Thank you for that 'helpful' reply. I have never used flac and have no idea what the output format is.


----------



## balanga (Sep 3, 2018)

ShelLuser said:


> Sometimes it really is an issue of just looking a little more careful. How about audio/flac123? From its description:



I was not aware of this version ....I installed audio/flac


----------



## Maccraft123 (Nov 26, 2018)

audio/ffmpeg


----------



## fernandel (Dec 9, 2018)

balanga said:


> Any recommendations for converting flac to mp3 files?
> 
> I did come acrorss this thread on the FreeBSD mailing list but I can't see how to convert flac to wav which is supposed to be the first step.


http://srobb.net/dvds.html
Above page help me a lot.


----------



## scottro (Dec 10, 2018)

As that page's author, though, it doesn't deal with flac to mp3. I would just try ffmpeg.
`ffmpeg -i myfile.flac myfile.mp3` 

fernandel I'm glad you've found that page helpful.
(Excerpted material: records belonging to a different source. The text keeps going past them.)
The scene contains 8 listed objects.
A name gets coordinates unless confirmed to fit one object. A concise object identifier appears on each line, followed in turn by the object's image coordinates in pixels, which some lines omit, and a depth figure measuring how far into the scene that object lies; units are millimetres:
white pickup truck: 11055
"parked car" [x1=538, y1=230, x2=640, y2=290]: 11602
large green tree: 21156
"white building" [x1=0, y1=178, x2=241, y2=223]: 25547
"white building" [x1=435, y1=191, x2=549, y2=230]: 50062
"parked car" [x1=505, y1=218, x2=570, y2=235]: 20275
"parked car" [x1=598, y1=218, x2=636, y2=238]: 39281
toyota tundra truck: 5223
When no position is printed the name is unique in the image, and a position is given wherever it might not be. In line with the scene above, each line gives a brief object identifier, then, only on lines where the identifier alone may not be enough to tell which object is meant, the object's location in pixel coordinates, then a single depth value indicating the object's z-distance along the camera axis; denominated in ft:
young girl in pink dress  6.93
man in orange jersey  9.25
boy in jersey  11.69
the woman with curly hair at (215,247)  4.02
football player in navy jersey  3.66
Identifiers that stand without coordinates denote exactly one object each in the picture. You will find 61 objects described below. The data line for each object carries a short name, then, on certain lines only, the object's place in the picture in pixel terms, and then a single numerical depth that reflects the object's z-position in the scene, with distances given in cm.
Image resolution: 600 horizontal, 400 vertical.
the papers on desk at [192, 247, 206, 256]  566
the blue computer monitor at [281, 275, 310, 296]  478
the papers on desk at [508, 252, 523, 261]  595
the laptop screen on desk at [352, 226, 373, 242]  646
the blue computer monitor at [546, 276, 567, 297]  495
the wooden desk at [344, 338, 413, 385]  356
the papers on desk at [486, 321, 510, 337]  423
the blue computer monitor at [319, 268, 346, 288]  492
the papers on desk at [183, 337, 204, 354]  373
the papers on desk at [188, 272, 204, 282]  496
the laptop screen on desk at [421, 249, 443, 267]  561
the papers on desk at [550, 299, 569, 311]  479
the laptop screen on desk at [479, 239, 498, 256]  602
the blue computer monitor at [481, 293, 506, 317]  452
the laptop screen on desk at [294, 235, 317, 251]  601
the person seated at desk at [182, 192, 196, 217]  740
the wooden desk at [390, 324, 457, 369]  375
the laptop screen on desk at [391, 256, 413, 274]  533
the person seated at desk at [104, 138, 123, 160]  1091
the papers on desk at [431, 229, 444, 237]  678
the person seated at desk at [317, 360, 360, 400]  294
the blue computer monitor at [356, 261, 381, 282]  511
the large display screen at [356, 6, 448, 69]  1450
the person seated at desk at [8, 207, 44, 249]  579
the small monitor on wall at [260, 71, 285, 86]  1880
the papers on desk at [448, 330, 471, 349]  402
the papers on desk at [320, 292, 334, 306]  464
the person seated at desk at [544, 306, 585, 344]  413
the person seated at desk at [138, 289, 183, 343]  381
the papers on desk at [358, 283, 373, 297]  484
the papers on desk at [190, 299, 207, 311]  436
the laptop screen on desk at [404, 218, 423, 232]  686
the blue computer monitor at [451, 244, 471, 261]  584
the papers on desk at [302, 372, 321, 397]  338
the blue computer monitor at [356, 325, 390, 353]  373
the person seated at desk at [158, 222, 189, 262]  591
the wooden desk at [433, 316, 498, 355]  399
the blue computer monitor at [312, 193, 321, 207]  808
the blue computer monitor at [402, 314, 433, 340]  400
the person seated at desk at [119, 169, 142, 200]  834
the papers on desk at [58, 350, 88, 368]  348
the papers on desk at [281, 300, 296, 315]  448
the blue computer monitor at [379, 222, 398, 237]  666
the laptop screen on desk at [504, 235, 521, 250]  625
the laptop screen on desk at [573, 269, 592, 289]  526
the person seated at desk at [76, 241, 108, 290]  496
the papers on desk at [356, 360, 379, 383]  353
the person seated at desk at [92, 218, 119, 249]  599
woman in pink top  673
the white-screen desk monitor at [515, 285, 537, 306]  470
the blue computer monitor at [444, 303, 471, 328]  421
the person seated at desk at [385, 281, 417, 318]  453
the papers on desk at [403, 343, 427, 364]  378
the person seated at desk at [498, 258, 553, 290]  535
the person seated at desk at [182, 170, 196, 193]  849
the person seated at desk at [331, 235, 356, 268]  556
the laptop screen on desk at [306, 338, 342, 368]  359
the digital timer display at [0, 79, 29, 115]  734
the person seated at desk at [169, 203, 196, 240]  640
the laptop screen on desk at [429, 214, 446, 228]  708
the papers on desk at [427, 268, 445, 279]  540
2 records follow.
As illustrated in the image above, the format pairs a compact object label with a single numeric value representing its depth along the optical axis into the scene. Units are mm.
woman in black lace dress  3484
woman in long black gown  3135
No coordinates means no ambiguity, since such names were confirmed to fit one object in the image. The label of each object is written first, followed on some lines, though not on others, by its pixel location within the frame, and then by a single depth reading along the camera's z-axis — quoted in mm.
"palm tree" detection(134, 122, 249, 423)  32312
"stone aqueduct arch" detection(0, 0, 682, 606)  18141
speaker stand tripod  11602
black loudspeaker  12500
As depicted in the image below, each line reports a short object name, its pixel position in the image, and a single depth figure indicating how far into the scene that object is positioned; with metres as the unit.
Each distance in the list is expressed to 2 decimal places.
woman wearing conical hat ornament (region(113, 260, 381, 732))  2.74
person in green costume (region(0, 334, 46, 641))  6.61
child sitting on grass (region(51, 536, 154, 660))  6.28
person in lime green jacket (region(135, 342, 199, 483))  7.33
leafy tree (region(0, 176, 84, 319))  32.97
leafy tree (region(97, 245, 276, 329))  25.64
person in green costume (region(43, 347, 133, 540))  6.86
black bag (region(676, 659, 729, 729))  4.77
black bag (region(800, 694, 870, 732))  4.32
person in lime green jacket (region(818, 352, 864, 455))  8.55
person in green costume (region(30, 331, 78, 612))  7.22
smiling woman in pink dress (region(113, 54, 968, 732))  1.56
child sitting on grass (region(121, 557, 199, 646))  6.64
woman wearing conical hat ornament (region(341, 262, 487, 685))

I  have to do some editing on it one of these days, to try to make it less meandering, but don't know when I'll have time.


----------



## cbj (Dec 10, 2018)

As scottro suggested, ffmpeg is probably the tool you want, because it usually preserves the metadata from the flac file and transfers it to the mp3-file. Just be mindful of the bit-rate setting of ffmpeg, that I think is less than optimal by default.

But for a more simple solution, you can pipe the decoded audio directly to lame:
`flac -c -d "$infile" | lame -b 192 -h --replaygain-accurate - "$outfile"`

Transferring the metadata is an exercise using metaflac before encoding to mp3, but easy to script.


----------



## kpa (Dec 10, 2018)

The basic idea of any conversion with these compressed audio formats: source format -> uncompressed PCM (wav) -> destination format. The uncompressed PCM (wav) is the only universal format that every tool understands so the first step is always uncompressing the source file to PCM and whatever is done then is done on the uncompressed data. You don't have to store the uncompressed data into a temporary file, the example above uses piping of the uncompressed PCM into a compressor program (lame).

Do note that uncompressing a flac file doesn't lose any quality because flac is a lossless codec meaning that uncompressing a flac file will always give you back the original wav file bit by bit accurately. However as soon as you compress the uncompressed PCM output with an MP3 compressor there will be a significant loss of quality that can't be ever recovered because MP3 is by design a lossy codec.


----------